*** Reading passage Section Begins ***

Reporting of this information must be done in a certain way; if a company finds a mistake in previous statements they must report it immediately to avoid any penalties. If the company did not honestly report their statements the information they send out would have no credibility. A company's reputation depends on its accurate and dependable reporting. Effective reporting shows the company has good ethical behavior and can be trusted. This is another item that possible investors and creditors will look at in a company's big picture. If they have been reported for false reporting they will not get the credit or the investment they would have if they had. In 2002 Congress passed the Sarbanes-Oxley Act to reduce unethical behavior and decrease the likelihood of future scandals by and company. All companies have to report their financial paperwork in the same manner no matter the size of the company. All statements are reviewed individually and compared to previous documents submitted by the company.

To explain the different statements, and their purpose we are going to start with the first statement, the Income statement. The income statement is a statement that shows a company's income and expenses over a certain period of time. The overall purpose of this statement is to show that company's earnings (or losses) for that period of time. Since the income statement will show the income and expenses of the company it allows a potential investor an insight of how the company manages their money, meaning do they spend too much on expenses or more than their income for that period of time. This will also show managers where they are actually spending their money and what on.

*** Reading passage Section Ends ***
*** Data section Section Begins ***

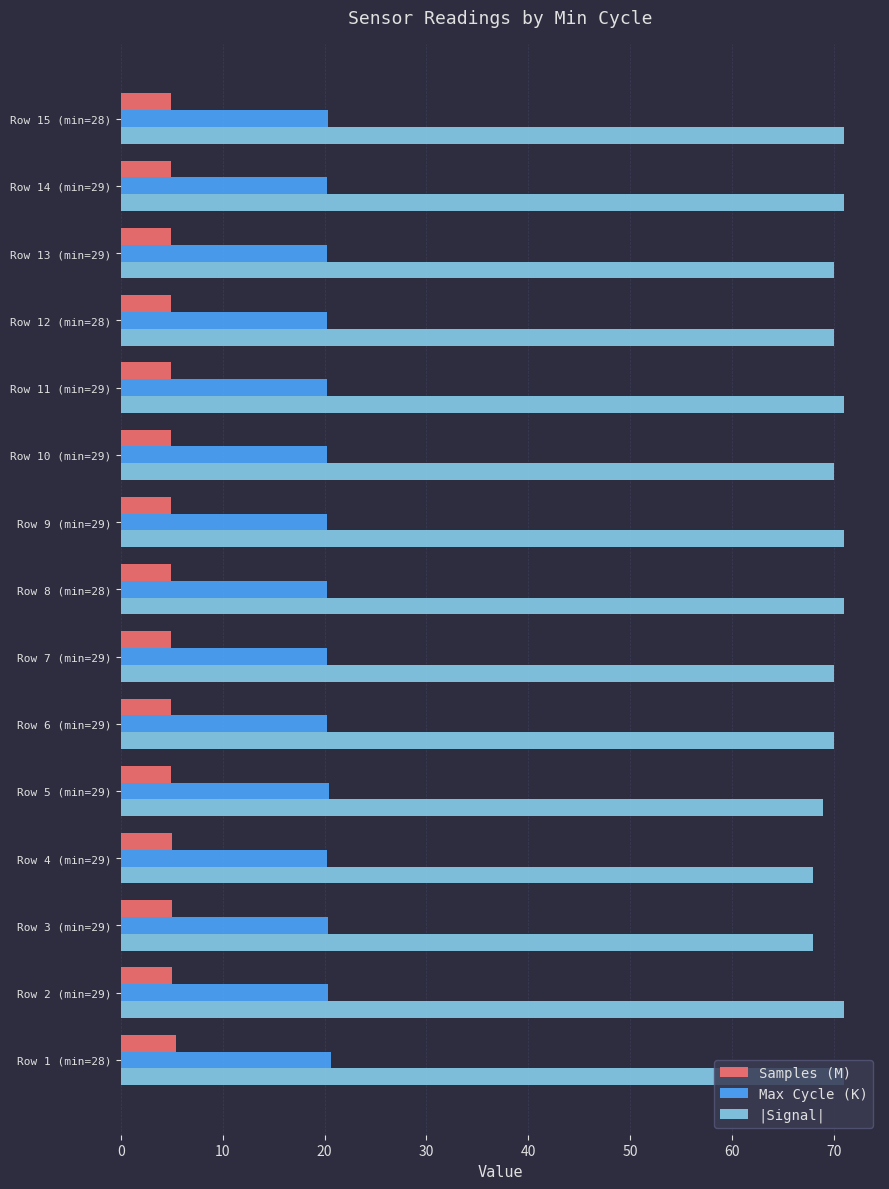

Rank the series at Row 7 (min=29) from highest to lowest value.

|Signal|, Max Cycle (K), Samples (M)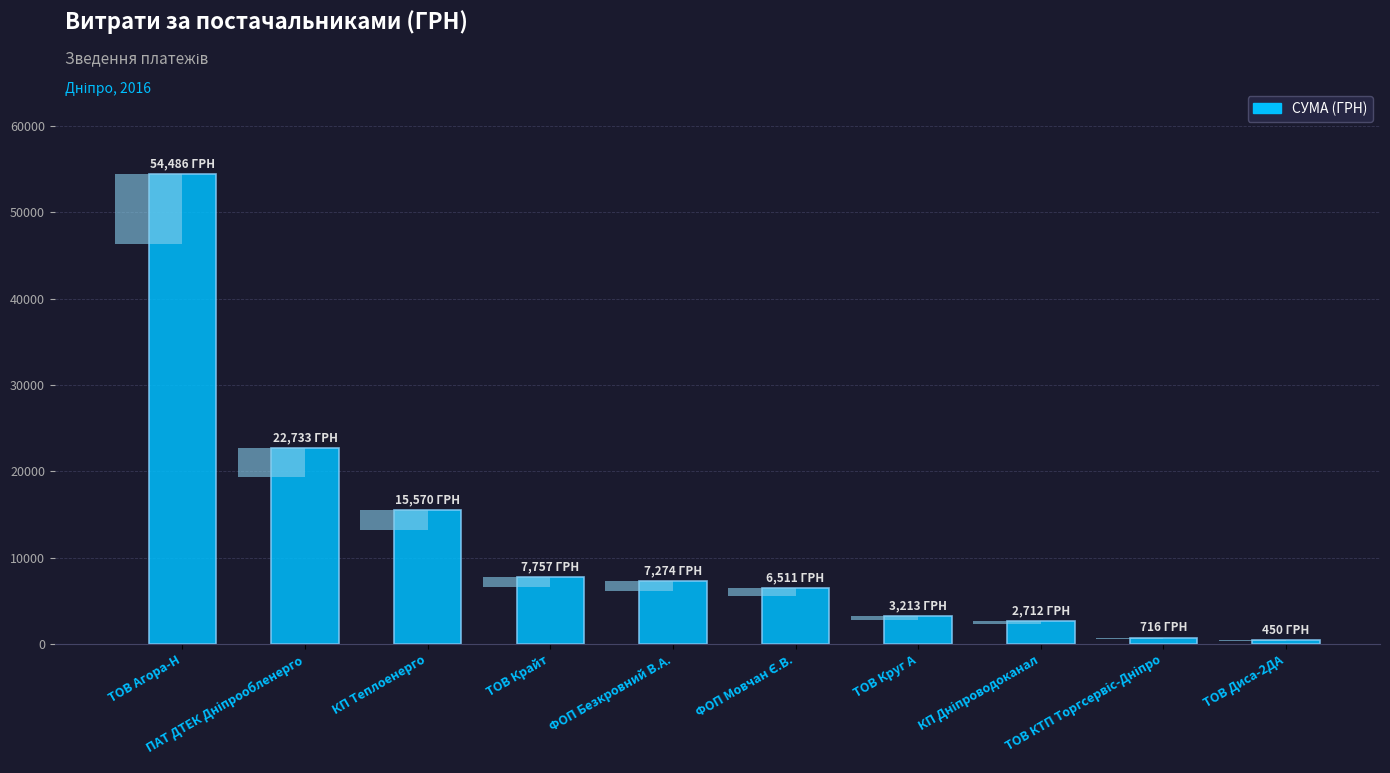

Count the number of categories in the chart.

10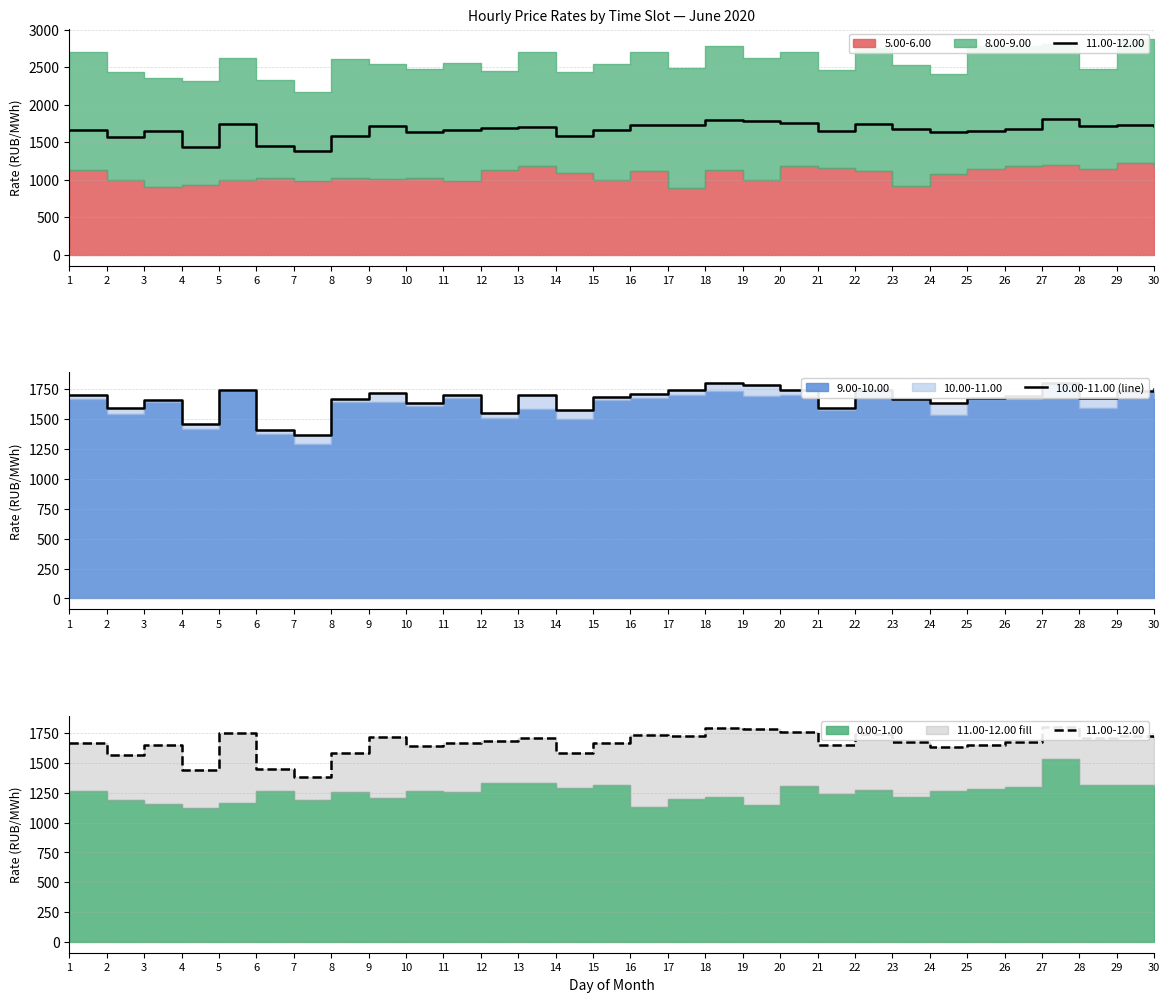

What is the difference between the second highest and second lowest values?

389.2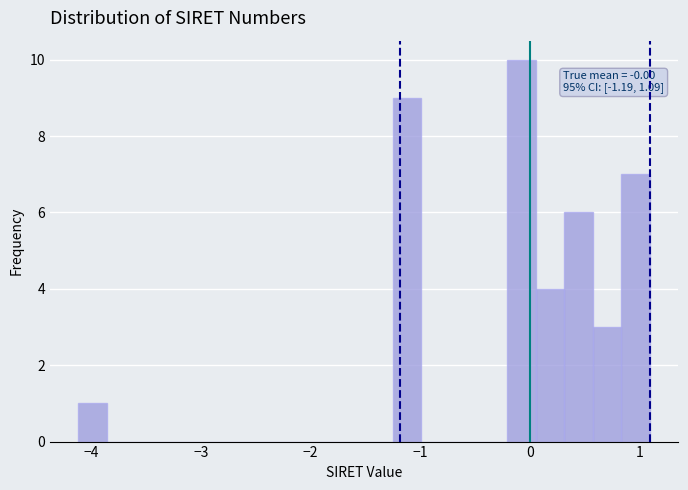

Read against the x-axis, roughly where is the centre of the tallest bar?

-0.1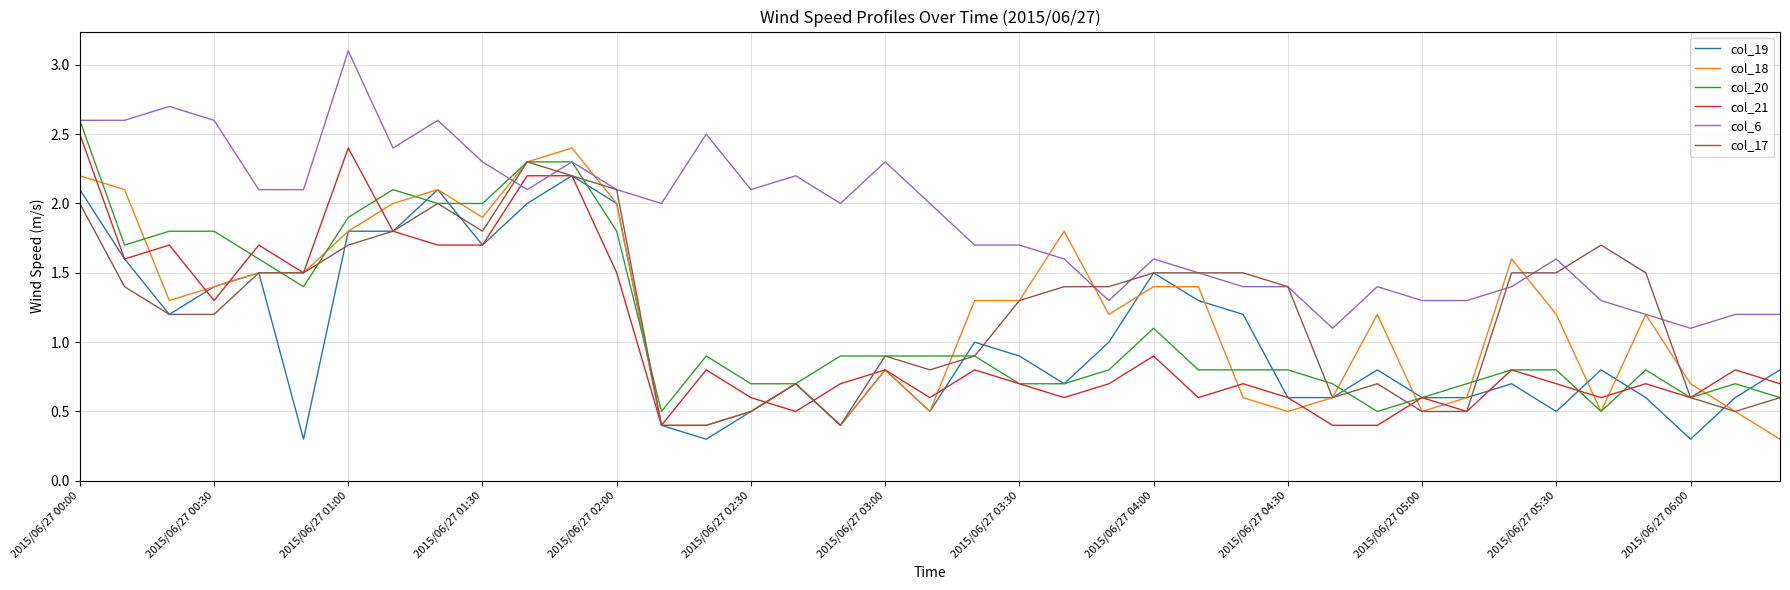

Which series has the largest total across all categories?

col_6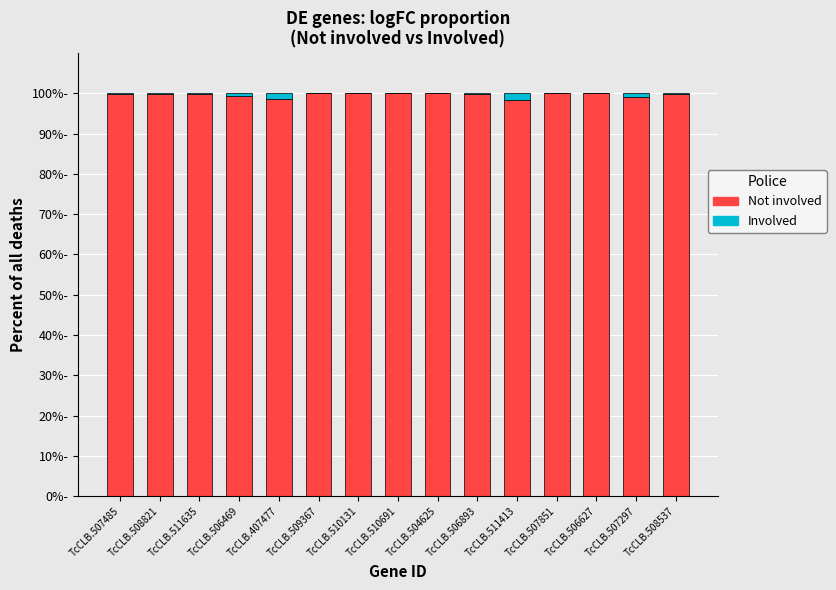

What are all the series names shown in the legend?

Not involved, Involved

*** Data section Section Ends ***

→ Tasks to complete
1: Answer these questions about the passage on financial reporting:
(a) In what year did Congress pass the Sarbanes-Oxley Act?
(b) What does the income statement show?
(c) What does a company's reputation depend on?
2: Repeat the part of the passage on financial reporting that opens with the words containing "To explain the" and closes with "and what on.".

→ Exercise solutions
1:
(a) 2002
(b) A company's income and expenses over a certain period of time
(c) Its accurate and dependable reporting

2:
To explain the different statements, and their purpose we are going to start with the first statement, the Income statement. The income statement is a statement that shows a company's income and expenses over a certain period of time. The overall purpose of this statement is to show that company's earnings (or losses) for that period of time. Since the income statement will show the income and expenses of the company it allows a potential investor an insight of how the company manages their money, meaning do they spend too much on expenses or more than their income for that period of time. This will also show managers where they are actually spending their money and what on.